What lines in the records below include the word "кошелек"? Return each one.

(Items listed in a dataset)
========
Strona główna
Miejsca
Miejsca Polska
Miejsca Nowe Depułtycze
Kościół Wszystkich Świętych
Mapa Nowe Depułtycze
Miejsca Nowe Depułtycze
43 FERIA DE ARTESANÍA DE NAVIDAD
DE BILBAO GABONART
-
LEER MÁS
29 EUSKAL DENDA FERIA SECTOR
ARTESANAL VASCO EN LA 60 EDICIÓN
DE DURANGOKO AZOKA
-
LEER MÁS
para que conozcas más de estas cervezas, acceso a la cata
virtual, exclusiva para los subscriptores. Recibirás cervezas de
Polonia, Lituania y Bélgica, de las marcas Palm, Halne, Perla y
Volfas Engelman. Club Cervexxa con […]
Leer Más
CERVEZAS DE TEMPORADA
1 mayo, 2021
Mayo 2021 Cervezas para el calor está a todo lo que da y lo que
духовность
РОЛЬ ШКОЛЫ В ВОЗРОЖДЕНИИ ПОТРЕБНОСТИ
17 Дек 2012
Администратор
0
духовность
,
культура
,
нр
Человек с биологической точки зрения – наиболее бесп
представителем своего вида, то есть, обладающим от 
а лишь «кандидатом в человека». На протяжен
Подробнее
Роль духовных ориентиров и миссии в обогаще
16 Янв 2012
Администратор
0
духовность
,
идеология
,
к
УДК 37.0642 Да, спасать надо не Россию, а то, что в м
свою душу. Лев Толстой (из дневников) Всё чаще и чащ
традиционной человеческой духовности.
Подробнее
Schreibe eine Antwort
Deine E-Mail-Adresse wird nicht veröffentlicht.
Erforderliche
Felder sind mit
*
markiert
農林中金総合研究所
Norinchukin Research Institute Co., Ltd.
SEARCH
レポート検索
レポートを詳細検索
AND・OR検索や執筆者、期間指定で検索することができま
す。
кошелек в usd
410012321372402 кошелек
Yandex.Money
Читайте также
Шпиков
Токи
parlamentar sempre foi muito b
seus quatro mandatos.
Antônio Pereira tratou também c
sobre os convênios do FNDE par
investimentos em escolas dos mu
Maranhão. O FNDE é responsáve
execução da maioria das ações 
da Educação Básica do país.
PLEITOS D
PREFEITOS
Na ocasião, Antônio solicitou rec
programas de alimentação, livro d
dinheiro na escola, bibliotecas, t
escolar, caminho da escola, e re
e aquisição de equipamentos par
========
_FINAL ANSWER_
кошелек в usd
410012321372402 кошелек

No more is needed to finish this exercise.